The Mudcat Café TM
Thread #54100   Message #839705
Posted By: Jerry Rasmussen
03-Dec-02 - 12:17 PM
Thread Name: The personal song - Who does it well?
Subject: RE: The personal song - Who does it well?
Hi, Mark: Universal is a tough goal to shoot for, although admirable.
I remember talking with a folk singer (and a very successful one) who said, "I only sing universal songs,) and I thought to myself, yeah, "lah de dah!" It sounded a little pompous to me, because I'd heard the person's recordings and concerts, and there were a lot of songs the singer might have thought were "Universal" that didn't say a thing to me. I have to laugh at some of the songs that I've written that I thought were throw-aways, and never even wrote down, only to find that someone thought they were one of my best songs. No accounting for taste. The danger in trying to be "universal" for a songwriter is that it can lead you into writting things in such general terms that they become musical Hallmark cards. And, sometimes it sounds like the person sat down with beads of sweat on their forehead, saying "I'm going to write a universal song, if it kills me."

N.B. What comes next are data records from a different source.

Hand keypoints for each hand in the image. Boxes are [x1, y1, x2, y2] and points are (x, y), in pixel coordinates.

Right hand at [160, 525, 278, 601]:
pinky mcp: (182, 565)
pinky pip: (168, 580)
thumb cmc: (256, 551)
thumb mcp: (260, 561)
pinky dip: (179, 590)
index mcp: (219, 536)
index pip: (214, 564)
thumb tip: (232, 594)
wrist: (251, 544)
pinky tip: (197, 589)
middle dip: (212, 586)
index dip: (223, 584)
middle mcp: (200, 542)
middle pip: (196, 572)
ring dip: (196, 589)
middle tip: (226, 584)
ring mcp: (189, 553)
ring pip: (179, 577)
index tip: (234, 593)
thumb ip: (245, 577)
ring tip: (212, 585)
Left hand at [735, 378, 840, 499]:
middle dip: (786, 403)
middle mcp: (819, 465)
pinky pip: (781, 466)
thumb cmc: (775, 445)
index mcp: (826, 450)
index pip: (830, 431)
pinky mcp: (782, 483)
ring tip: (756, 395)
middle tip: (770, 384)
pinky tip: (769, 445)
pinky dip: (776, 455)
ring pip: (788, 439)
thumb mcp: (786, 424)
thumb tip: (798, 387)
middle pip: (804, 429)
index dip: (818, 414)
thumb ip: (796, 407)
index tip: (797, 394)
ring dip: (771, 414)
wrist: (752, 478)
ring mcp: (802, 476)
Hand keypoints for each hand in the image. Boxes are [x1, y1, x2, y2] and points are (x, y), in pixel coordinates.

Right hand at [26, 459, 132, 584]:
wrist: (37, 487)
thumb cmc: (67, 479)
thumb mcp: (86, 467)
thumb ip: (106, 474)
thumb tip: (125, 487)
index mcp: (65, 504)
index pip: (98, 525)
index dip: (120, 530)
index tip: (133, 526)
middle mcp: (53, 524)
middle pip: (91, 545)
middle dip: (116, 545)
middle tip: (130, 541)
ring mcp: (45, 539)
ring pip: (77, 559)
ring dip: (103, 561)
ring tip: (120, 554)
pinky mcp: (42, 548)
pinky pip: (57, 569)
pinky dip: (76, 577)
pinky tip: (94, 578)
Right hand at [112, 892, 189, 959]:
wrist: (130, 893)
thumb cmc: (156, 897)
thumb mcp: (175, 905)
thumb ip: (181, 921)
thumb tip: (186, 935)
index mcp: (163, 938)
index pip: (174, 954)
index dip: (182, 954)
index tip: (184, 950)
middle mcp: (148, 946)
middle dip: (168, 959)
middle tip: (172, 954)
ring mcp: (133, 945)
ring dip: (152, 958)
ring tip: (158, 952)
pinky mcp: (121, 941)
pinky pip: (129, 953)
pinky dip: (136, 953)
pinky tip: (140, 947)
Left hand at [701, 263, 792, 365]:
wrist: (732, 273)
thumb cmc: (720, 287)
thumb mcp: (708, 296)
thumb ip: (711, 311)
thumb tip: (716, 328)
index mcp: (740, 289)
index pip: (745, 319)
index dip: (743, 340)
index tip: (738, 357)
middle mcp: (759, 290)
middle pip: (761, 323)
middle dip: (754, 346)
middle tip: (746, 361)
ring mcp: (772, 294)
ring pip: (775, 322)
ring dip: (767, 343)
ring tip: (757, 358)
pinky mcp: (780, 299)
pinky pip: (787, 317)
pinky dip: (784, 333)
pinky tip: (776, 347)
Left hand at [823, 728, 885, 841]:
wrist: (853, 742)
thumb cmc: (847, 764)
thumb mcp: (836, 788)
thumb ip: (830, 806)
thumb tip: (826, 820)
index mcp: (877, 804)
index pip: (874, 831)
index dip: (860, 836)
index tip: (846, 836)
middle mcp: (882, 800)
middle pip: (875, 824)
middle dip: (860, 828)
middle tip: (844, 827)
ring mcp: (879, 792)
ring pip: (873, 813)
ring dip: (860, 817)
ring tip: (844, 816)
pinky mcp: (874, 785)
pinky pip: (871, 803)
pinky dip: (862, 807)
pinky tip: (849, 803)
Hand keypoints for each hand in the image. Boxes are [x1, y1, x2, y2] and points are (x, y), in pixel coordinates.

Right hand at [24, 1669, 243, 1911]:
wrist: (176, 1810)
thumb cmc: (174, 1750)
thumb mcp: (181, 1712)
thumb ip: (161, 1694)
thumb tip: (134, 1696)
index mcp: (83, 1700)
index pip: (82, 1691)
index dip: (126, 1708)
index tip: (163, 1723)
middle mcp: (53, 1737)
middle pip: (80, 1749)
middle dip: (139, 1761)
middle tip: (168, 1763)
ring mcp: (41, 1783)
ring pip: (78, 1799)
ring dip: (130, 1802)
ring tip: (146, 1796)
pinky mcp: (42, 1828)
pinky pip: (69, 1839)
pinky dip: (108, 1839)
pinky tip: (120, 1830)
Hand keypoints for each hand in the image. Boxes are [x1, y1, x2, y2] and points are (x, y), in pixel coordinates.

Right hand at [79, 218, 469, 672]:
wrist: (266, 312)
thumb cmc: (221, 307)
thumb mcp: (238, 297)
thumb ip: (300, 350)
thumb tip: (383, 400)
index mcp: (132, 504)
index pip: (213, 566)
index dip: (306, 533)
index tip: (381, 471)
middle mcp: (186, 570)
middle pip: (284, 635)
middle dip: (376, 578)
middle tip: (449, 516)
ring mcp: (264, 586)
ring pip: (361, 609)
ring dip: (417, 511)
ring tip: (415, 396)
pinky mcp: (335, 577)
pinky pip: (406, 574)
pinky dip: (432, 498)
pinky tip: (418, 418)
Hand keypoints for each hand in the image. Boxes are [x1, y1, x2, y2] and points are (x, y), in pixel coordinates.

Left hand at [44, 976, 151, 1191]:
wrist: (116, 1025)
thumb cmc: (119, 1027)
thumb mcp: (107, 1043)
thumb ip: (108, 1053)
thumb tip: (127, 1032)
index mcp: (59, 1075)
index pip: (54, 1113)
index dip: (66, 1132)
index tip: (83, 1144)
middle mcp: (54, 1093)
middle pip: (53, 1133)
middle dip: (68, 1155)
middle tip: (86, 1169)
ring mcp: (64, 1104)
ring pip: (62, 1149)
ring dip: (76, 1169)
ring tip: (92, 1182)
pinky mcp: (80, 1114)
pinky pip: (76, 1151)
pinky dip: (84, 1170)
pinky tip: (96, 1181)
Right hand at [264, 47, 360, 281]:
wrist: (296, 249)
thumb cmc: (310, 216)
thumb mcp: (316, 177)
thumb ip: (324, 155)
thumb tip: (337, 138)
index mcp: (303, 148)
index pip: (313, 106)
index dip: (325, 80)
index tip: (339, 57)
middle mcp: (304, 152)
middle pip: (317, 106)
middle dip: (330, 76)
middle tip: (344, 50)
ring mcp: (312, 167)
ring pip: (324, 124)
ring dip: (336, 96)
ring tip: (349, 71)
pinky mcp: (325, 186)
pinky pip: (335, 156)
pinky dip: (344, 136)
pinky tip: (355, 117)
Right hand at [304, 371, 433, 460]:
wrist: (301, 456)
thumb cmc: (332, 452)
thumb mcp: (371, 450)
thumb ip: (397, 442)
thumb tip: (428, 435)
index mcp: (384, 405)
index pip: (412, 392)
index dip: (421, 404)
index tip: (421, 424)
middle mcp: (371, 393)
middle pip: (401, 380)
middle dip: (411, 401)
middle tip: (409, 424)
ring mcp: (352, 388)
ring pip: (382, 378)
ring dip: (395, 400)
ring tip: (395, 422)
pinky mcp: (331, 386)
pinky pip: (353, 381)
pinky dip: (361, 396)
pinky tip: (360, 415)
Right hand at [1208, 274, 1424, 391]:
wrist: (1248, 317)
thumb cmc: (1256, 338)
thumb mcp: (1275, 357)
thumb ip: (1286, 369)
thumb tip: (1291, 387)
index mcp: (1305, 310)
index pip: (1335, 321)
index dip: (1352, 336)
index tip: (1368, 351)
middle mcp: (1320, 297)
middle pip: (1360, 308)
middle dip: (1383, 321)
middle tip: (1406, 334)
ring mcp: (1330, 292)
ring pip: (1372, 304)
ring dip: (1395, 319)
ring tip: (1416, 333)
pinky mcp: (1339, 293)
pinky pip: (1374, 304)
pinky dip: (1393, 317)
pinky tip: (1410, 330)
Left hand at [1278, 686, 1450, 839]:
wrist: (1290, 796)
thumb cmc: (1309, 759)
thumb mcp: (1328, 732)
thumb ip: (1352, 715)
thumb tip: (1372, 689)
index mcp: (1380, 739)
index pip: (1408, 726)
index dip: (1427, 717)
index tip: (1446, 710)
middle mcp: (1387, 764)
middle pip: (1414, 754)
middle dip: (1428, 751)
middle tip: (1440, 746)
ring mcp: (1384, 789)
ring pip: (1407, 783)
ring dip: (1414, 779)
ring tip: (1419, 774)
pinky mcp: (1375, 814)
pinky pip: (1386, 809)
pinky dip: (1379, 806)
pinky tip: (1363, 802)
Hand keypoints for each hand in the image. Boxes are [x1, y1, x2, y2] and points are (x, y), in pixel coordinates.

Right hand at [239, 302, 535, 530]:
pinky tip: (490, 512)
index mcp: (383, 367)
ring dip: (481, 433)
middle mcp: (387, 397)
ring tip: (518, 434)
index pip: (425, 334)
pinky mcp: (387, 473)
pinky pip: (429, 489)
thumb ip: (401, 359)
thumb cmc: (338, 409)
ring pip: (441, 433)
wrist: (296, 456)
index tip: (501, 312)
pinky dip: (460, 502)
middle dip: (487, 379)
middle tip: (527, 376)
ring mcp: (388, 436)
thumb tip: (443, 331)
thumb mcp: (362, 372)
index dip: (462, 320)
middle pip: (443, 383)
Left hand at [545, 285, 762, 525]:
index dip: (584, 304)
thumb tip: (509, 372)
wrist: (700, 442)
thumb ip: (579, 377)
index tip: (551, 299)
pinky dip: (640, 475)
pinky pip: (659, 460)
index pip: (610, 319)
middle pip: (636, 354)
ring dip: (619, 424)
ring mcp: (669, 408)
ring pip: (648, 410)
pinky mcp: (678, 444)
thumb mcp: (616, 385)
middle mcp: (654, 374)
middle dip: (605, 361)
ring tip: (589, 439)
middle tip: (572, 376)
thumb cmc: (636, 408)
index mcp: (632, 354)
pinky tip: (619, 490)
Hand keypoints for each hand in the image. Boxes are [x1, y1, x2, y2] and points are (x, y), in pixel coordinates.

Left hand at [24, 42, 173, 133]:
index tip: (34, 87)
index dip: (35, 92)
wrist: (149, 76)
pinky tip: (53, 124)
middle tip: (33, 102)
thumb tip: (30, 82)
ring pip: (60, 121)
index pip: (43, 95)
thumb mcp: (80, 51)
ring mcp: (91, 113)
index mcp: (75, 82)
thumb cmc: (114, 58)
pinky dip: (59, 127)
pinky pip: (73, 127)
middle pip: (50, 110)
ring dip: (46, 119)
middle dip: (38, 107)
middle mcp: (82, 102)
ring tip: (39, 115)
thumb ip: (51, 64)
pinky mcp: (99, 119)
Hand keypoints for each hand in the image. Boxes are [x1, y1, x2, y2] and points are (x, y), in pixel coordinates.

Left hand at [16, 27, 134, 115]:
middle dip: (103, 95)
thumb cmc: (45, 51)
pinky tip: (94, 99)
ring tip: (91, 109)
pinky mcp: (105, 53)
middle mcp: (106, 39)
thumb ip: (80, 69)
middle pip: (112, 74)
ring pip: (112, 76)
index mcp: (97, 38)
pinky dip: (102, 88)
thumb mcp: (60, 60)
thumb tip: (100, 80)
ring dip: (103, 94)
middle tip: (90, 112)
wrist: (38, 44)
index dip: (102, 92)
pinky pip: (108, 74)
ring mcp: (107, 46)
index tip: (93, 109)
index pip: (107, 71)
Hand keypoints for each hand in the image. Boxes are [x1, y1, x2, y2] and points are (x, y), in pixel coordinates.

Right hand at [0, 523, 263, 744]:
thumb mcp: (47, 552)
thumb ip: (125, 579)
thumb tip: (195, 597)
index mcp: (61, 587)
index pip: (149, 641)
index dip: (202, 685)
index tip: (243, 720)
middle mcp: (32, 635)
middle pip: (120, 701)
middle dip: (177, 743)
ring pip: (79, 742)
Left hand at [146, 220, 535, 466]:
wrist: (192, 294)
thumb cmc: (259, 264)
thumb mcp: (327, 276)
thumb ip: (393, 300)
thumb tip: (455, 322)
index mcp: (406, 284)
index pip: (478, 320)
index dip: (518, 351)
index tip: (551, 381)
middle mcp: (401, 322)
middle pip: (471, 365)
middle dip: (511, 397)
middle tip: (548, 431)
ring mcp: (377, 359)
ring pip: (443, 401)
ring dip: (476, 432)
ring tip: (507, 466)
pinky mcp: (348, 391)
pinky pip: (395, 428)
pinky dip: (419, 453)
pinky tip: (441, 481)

For me a good songwriter helps me to see the world through their eyes, with a freshness and difference of perspective that I might not have otherwise experienced. If I hear, and then sing Jam on Gerry's Rocks, for example, it transports me into a time and place where I've never been. It brings images to mind that are certainly not universal, but they are vivid in my mind. If you, or Mary Chicken, or Mr. Happy heard that song, it might not move you in the way it moves me. Might not move you at all.

Maybe my old buddy Holden Caulfield could sense what was a good song..
he could spot dishonesty a mile away. And, honesty is a critical factor in a good song... it has to have an internal honesty, and a believability. In order to do that, a songwriter sometimes has to reach inside him/herself while at the same time, stand outside. It's the songwriters that don't stand outside themselves who run into problems. They may end up writing about "universal" things like love, honesty, suffering and pain and write a song that no one wants to hear because they haven't put themselves, or a believable person at the heart of the song.

I have the suspicion that if we started a thread titled Universal Songs and asked everyone to put down songs they consider "Universal" there'd be agreement on a lot of songs, and some good laughs on others. Maybe I could start with Louie Louie.